DOCUMENT SEGMENT
*** Begin section ***

Thankfully, Brown's book has finally be discredited, but as you can see the double standard of musical nationalism runs pretty strong and is not likely to go away any time soon. By this point it is virtually inherent in our perception of classical music.


----------



## Strange Magic (Sep 14, 2015)

Are there examples of clearly nationalist music from 19th-century French composers? Only d'Indy's _Symphony on a French Mountain Air_ pops into my empty head. Ditto Italian examples? Beyond the examples of Russia, Bohemia, and maybe Grieg in Norway, nothing particularly striking me as musical nationalism occurs until the turn of the century when everybody gets into the act. It's interesting that some of the 19th-century nationalist composers of Russia were busy mining Spain for musical ideas.


----------



## Eschbeg (Jul 25, 2012)

Strange Magic said:


> Are there examples of clearly nationalist music from 19th-century French composers? Only d'Indy's _Symphony on a French Mountain Air_ pops into my empty head.


If by "clearly" you mean explicitly themed works that portray specific features of a nation's history or geography, then yes, "clearly" nationalist works are relatively rare. But evoking the geography of one's nation is not the only way, and not even necessarily the most effective way, for music to be nationalist. It's only the most obvious way. In fact, that's one reason why nationalism is so rarely noticed in German, French, and Italian music: because of the assumption that quoting folk tunes is the primary way for composers to express nationalism in music. It's the way Herder recommended, as I mentioned above, but ultimately there are as many ways for music to be nationalist as there are ways to define nationhood.

Take France, for example. Throughout most of the century, French composers were often the target of German ridicule. The common perception, stated most famously in Wagner's essay _German Art and German Politics_, was that the French musical style was all spectacle and no substance (think Meyerbeer and Offenbach) while the German style was serious and/or had substantive things to express. For the most part, the French had little reason to care what the Germans were saying about them, but that changed when political tensions between the French and German empires culminated in war in 1870-71, which the French lost in humiliating fashion. After that, French composers had some incentive to address German criticisms directly. Immediately after the war, a group of French composers (Saint-Saëns, Fauré, Franck, Massenet, among others; Debussy and Ravel joined later) formed an organization, the Société Nationale de Musique, whose aim was to create a new national style that the French nation could be proud of and which successfully countered German criticisms. In practice, this meant composing in the kinds of "serious" genres that the French were not usually known for in order to show that they were just as capable as anybody at writing serious music.

*** End section ***

EXERCISE DETAILS
Revise the passage on musical nationalism, starting at "## Strange Magic" and ending at "for musical ideas.", so that "mining" is replaced by "exploring".

DATA PROVIDED

*** Begin section ***

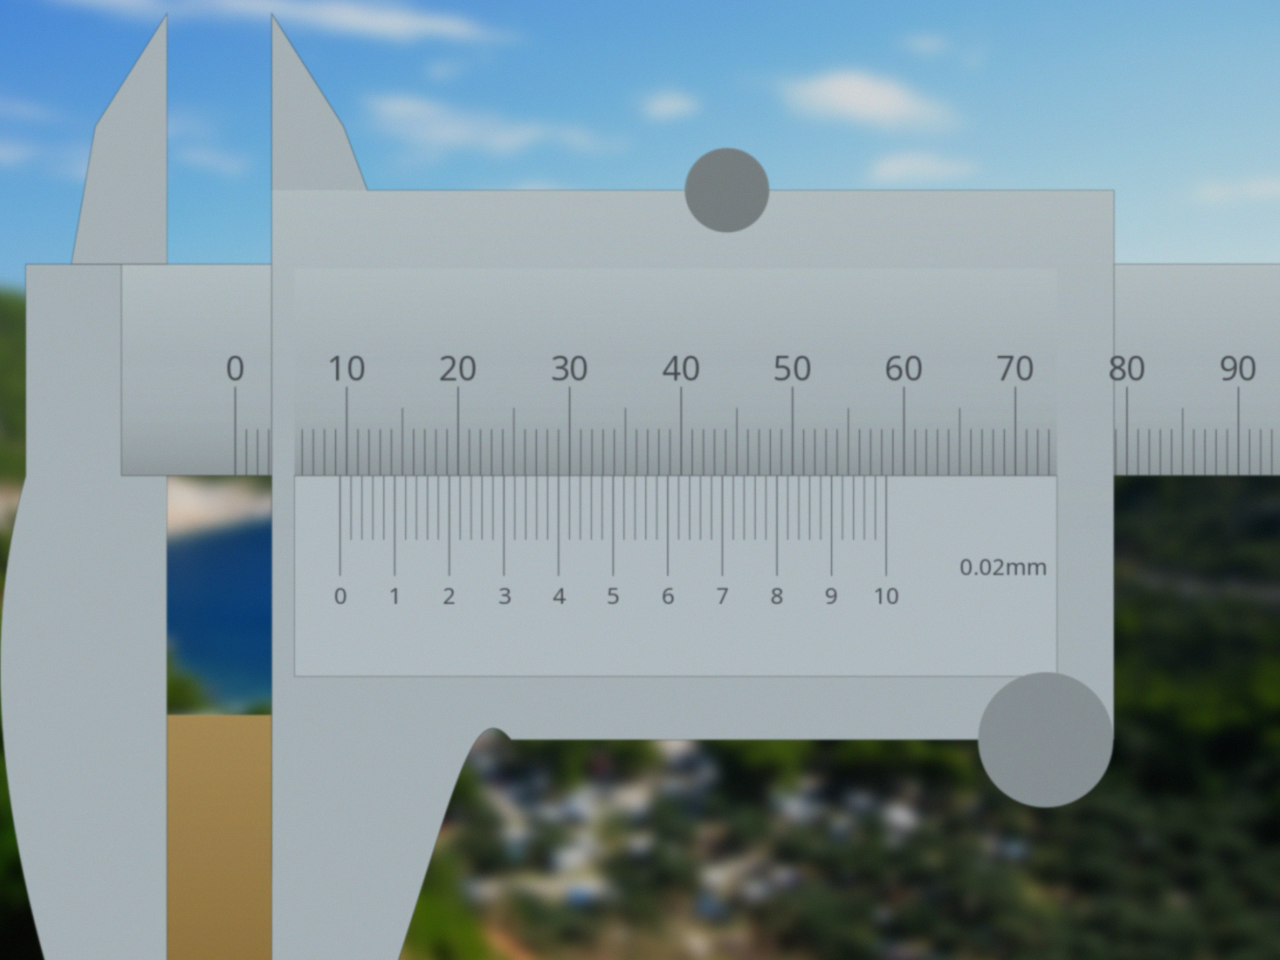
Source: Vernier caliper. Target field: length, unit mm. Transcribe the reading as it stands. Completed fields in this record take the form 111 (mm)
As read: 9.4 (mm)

*** End section ***
*** Begin section ***

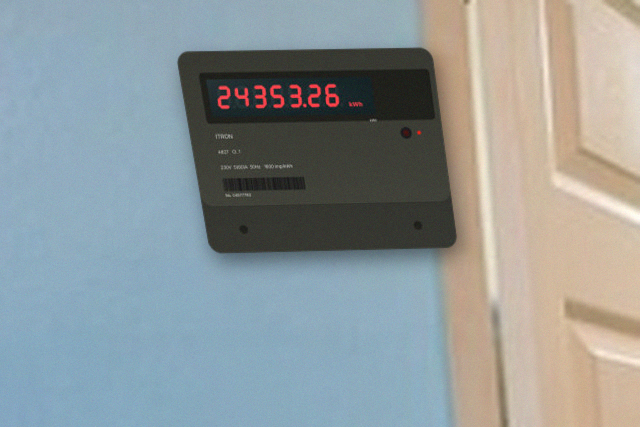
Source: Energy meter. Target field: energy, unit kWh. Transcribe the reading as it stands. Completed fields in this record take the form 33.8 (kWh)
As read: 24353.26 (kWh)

*** End section ***

TASK RESULT
## Strange Magic (Sep 14, 2015)

Are there examples of clearly nationalist music from 19th-century French composers? Only d'Indy's _Symphony on a French Mountain Air_ pops into my empty head. Ditto Italian examples? Beyond the examples of Russia, Bohemia, and maybe Grieg in Norway, nothing particularly striking me as musical nationalism occurs until the turn of the century when everybody gets into the act. It's interesting that some of the 19th-century nationalist composers of Russia were busy exploring Spain for musical ideas.